- Battle of Dingle's Mill: Part of the American Civil War
| Date | April 9, 1865 |
| Location | Sumterville, South Carolina33°52′33″N 80°20′9″W﻿ / ﻿33.87583°N 80.33583°W |
| Result | Union victory |

Belligerents
- United States (Union): Confederate States

Commanders and leaders
- Edward E. Potter: Pierce M. B. Young

Units involved
- brigades: 20th SC Militia Regt & local volunteers

Strength
- 2700: 158

Casualties and losses
- 4 killed 20 wounded: 6 killed 7 wounded 2 captured

= Battle of Dingle's Mill =

Battle of the American Civil War

The Battle of Dingle's Mill was an American Civil War battle that took place near Sumterville, South Carolina.

==Background==
Major General Quincy A. Gillmore ordered a provisional division assembled under the command of Brigadier General Edward E. Potter. Potter was ordered to destroy the railroads in the area between Florence, Sumter, and Camden. The importance of the mission was pointedly made by Sherman's statement that "Those cars and locomotives should be destroyed if to do it costs you 500 men." Potter took command of the provisional division on April 1, 1865, at Georgetown. The division numbered 2,700 men composed of two infantry brigades and auxiliary troops.

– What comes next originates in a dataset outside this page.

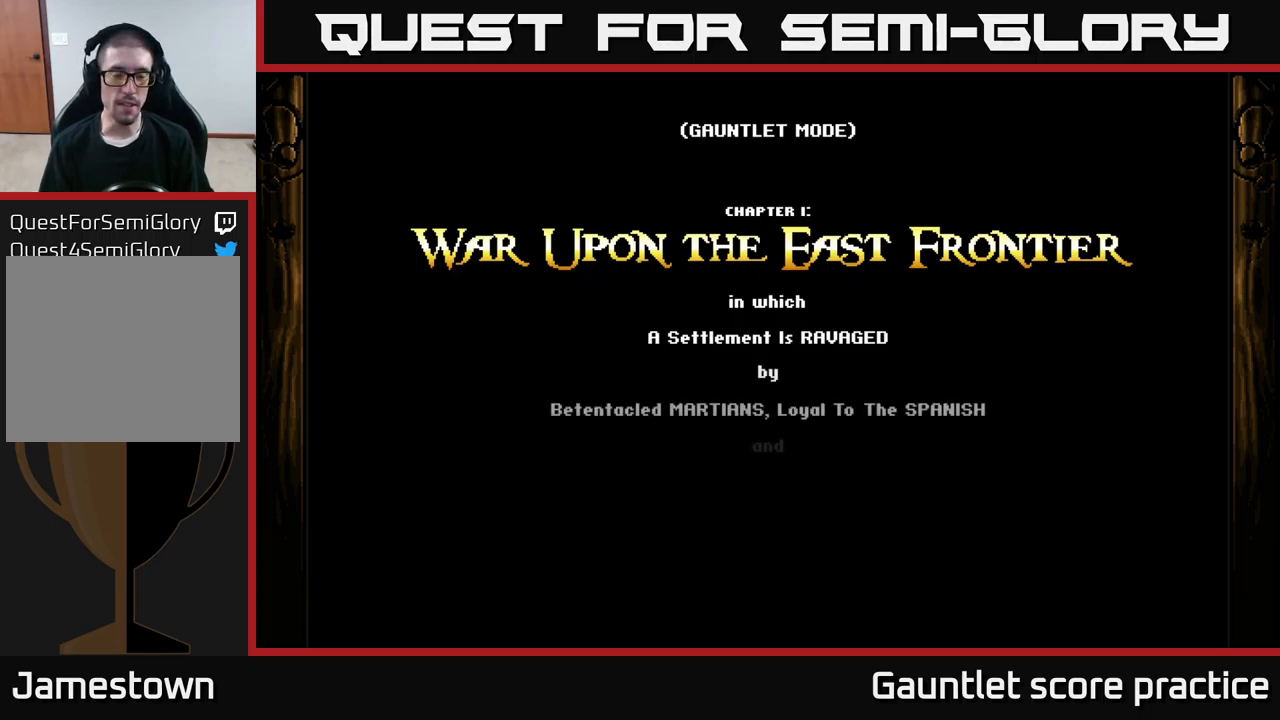
{"buttons": [], "left_stick": "center", "right_stick": "center", "events": []}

The First Brigade commanded by Col. Philip P. Brown commander of the 157th N.Y consisted of:
- 157th New York Volunteer Infantry Regiment augmented by a detachment of the 56th N.Y. Veteran Volunteer Infantry
- 25th Ohio Veteran Volunteer Infantry
- 107th Ohio Volunteer Infantry

The Second Brigade, commanded by Col. Edward Needles Hallowell, commander of the 54th Massachusetts consisted of:
- 54th Massachusetts Volunteer Infantry
- 32nd Regiment United States Colored Troops
- 102nd Regiment United States Colored Troops

In addition small detachments of the 1st New York Engineers, 4th Massachusetts Cavalry and two guns of Battery B 3rd New York Artillery accompanied the two infantry brigades.

==Battle==
On Easter Day, April 9, 1865, the Battle of Dingle's Mill was fought 3 mi south of Sumter. At approximately three in the morning, General Edward E. Potter's army, called Potter's Raiders, came from the direction of Kingstree. They were joined by Col. Edward Needles Hallowell's troops, who had crossed the Pocotaligo River, throwing Colonel Presley's men across Turkey Creek. This put them north of the pond at Dingle's Mill.

Confederate militiamen, under the command of Col. James Fowler Pressley, dug in their heels behind meager breastworks and awaited the arrival of the Union forces. The two working pieces of artillery were commanded by Lt. William Alexander McQueen and a patient of Sumter hospital, Lt Pamerya, an artilleryman from New Orleans. A third piece of artillery was too rusted to work.

General Potter ordered Col. Hallowell to attack from the left and rear. The 54th was a part of this flanking column. Unable to reach the Rebels' position, the United States Colored Troops countermarched to where Colonel Brown's First Brigade was stationed on the main road. A Confederate volunteer remembered hearing "the church bells in town ringing for afternoon service" as the battle got underway. Hallowell's brigade reached their comrades a little after two in the afternoon.

Lt. McQueen was struck in the shoulder, incapacitating him, while Lt. Pamerya was killed by a minie ball in the forehead. The Confederate forces fell back toward Sumterville in the face of overwhelming odds. They made one more stand, but left the field of battle about six in the evening, ending the battle.

==Aftermath==
At about this same time, General Robert E. Lee was meeting with General Ulysses S. Grant at Appomattox Courthouse, 300 mi away. The Confederate force disbanded and returned to their homes after fighting the battle.

- Southern losses were six killed, seven wounded, two captured.
- Northern losses were four killed, twenty-three wounded.

One witness, W. H. Garland of Fernandina, Florida, claimed at least fifteen additional Northern forces were dead where they had crossed the swamp, and were buried in shallow graves which were dug up and robbed by camp followers of General Potter. After the battle, the camp followers also hanged Mr. Bee, an elderly Charleston gentleman who had fled to Sumter County from Charleston during the war. His home was located near what is now called Bee Street, probably east of Manning Avenue.